George Van Dyke was born in 1846, in a
log cabin in Quebec. He was the fifth of eight children. His family
was poor, and he started working in a lumber camp in Maine at age 14
and by age 19 was managing a crew on the river. Although he did not
have much formal education, George had a sharp business mind, a
strong will, and a drive to make money fueled by his impoverished
childhood. These attributes, with practical experience working with
lumber and the powerful physical strength acquired through years of
arduous labor, combined to produce the most powerful and aggressive
timber baron in New England history.
By 1870, George was working for
himself, and bought several sawmills along the Connecticut River.

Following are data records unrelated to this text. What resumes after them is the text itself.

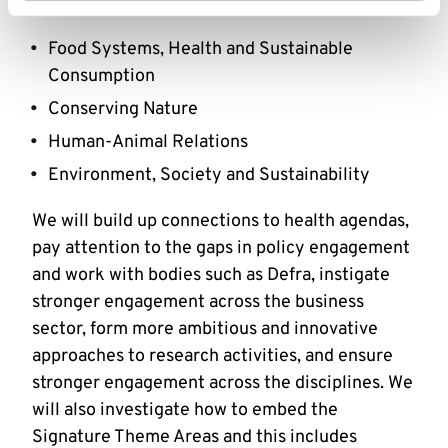
that crosses them and combines their interests:
Food Systems, Health and Sustainable
Consumption
Conserving Nature
Human-Animal Relations
Environment, Society and Sustainability
We will build up connections to health agendas,
pay attention to the gaps in policy engagement
and work with bodies such as Defra, instigate
stronger engagement across the business
sector, form more ambitious and innovative
approaches to research activities, and ensure
stronger engagement across the disciplines. We
will also investigate how to embed the
Signature Theme Areas and this includes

Through business deals and hard work, and probably some
underhandedness as well, he began amassing a fortune. Bill Gove, in
his book “Log Drives on the Connecticut River” describes one of
George’s first business deals. “In 1879, Van Dyke found himself
unexpectedly in temporary possession of another sawmill on the
river. He made a $100 purchase of a timber lot in Hereford, Quebec
and parlayed that into a cut of about a million feet of logs.

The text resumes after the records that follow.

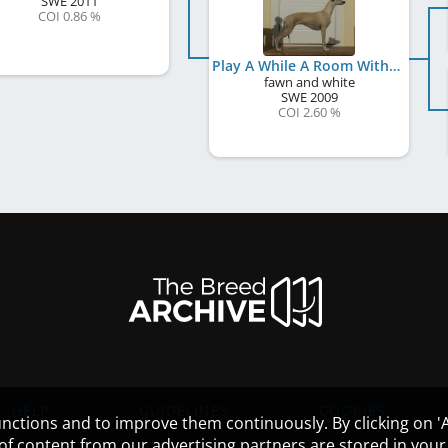
SWE
2011
COI 0.86 %
Play A While A Room With A View
fawn and white
SWE
2009
COI 2.60 %
HELP
GUIDELINES
COOKIES
nctions and to improve them continuously. By clicking on 'Ac
 of content from our advertising partners are stored in yo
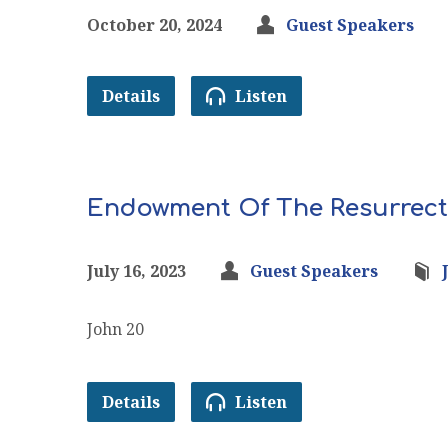
October 20, 2024
Guest Speakers
Details
Listen
Endowment Of The Resurrect
July 16, 2023
Guest Speakers
John 20
Details
Listen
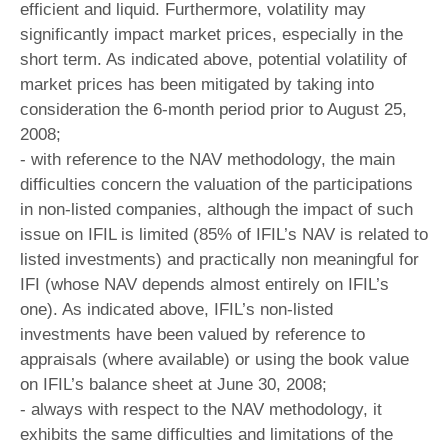
efficient and liquid. Furthermore, volatility may
significantly impact market prices, especially in the
short term. As indicated above, potential volatility of
market prices has been mitigated by taking into
consideration the 6-month period prior to August 25,
2008;
- with reference to the NAV methodology, the main
difficulties concern the valuation of the participations
in non-listed companies, although the impact of such
issue on IFIL is limited (85% of IFIL’s NAV is related to
listed investments) and practically non meaningful for
IFI (whose NAV depends almost entirely on IFIL’s
one). As indicated above, IFIL’s non-listed
investments have been valued by reference to
appraisals (where available) or using the book value
on IFIL’s balance sheet at June 30, 2008;
- always with respect to the NAV methodology, it
exhibits the same difficulties and limitations of the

(Translation: The adjoining landowners probably had some of their
logs removed also.)” One gets the impression that this was typical
of George Van Dyke, ruthless and not above a little extra-legal
maneuvering, especially if he could get away with it.

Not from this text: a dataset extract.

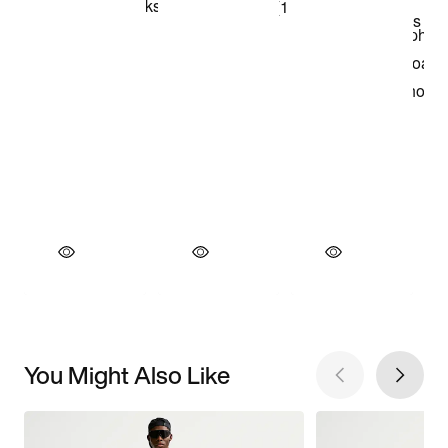
You Might Also Like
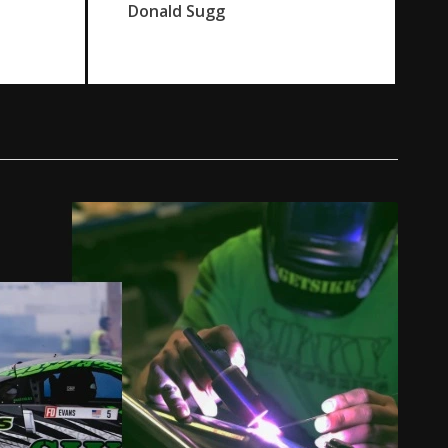
Donald Sugg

It seems that things always worked
that way for George Van Dyke during that decade. He took that million
feet of logs and drove them to a sawmill in South Lancaster, New
Hampshire, just as the mill went bankrupt and none of the sawmill
crew would work. As the bank took ownership of the mill, George
commandeered his own crew of drivers to operate the sawmill and cut
up his logs. All this just when lumber prices had skyrocketed,
leaving George with a profit of $10,000 when everything was said and
done.
In 1877, he and his partner Henry
Merrill took over the sawmill at McIndoe Falls when that mill’s
former owners went bankrupt. It wasn’t long before George bought
out Henry’s part of the business and became sole owner. A few years
after becoming general manager of the Connecticut River Lumber
Company, he bought a part ownership of the company and became company
president. In 1897, George paid George Scott and Pearsall $1.5
milllion dollars and became sole owner of the company.
As the years went by, George
recognized that it would be easier to cart supplies and equipment up
and down the river by railroad rather than by water. Established
railroad lines did not want to expand to the North Country, fearing
there wouldn’t be enough business. Undaunted, George built the
Upper Coos Railroad and the Upper Coos and Hereford Railroad, which
extended all the way to Sherbrooke, Quebec. Although he still shipped
his logs down the Connecticut River, he did build some railroad spurs
east and west of the river, to access even more timber.